Speakers Club: Deborah Khider (University of Southern California)

Event Date: 

Thursday, April 6, 2017 - 2:00pm

Event Location: 

  • Webb 1100

Title: The Future of Past Climates: LinkedEarth and 21st Century Paleoclimatology

Abstract: Paleoclimate observations are crucial to assessing current climate in the context of past variations. However, these observations often come in non-standard formats, forcing paleogeoscientists to spend a significant fraction of their time (by some accounts, up to 80%) searching for and accessing data, or converting between formats before they can do science. This considerable waste of resources hinders re-use and hence lowers the value of the datasets to scientists and society alike.

The EarthCube-supported LinkedEarth project aims to manifest a better future by creating an online platform that (1) enables the curation of a publicly-accessible database by paleoclimate experts themselves, and (2) fosters the development of community standards. In turn, these developments enable cutting-edge data-analytic tools to be built and applied to a wider array of datasets than ever possible before, supporting more rigorous assessments of past climate variability, including the role of solar variability in Holocene climate change.

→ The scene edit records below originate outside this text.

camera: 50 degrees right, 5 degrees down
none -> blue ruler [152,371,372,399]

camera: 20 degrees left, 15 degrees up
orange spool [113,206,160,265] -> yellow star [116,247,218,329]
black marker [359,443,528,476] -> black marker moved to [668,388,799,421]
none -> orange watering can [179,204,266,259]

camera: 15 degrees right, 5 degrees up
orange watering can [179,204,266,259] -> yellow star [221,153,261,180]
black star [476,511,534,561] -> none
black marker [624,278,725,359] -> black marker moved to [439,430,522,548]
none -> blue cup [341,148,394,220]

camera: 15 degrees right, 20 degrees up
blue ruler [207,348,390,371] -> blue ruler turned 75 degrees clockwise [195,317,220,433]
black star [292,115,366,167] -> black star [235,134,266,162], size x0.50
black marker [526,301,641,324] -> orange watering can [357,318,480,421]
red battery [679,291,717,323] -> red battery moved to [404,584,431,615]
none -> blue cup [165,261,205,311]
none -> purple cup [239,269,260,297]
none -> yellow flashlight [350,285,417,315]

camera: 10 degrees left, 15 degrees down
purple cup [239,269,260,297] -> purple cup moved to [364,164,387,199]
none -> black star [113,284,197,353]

The existence of 1000 and 2500-year periodicities found in reconstructions of total solar irradiance (TSI) and a numberof Holocene climate records has led to the hypothesis of a causal relationship. However, attributing Holocene millennial-scale variability to solar forcing requires a mechanism by which small changes in solar irradiance can influence a global climate response. One possible amplifier within the climate system is the ocean. If this is the case, then we need to know more about where and how this may be occurring. On the other hand, the similarity in spectral peaks could be merely coincidental, and this should be made apparent by a lack of coherence in how that power and phasing are distributed in time and space.

The plausibility of the solar forcing hypothesis is assessed through a Bayesian model of the age uncertainties affecting marine sedimentary records that is propagated through spectral analysis of the climate and forcing signals at key frequencies. In this presentation, I’ll show how LinkedEarth and the standardization of paleoclimate datasets to a common format can support this work by (1) allowing complex queries of the datasets, returning time series with specific criteria, and (2) enabling advanced analytical techniques using a newly-developed Python package, Pyleoclim.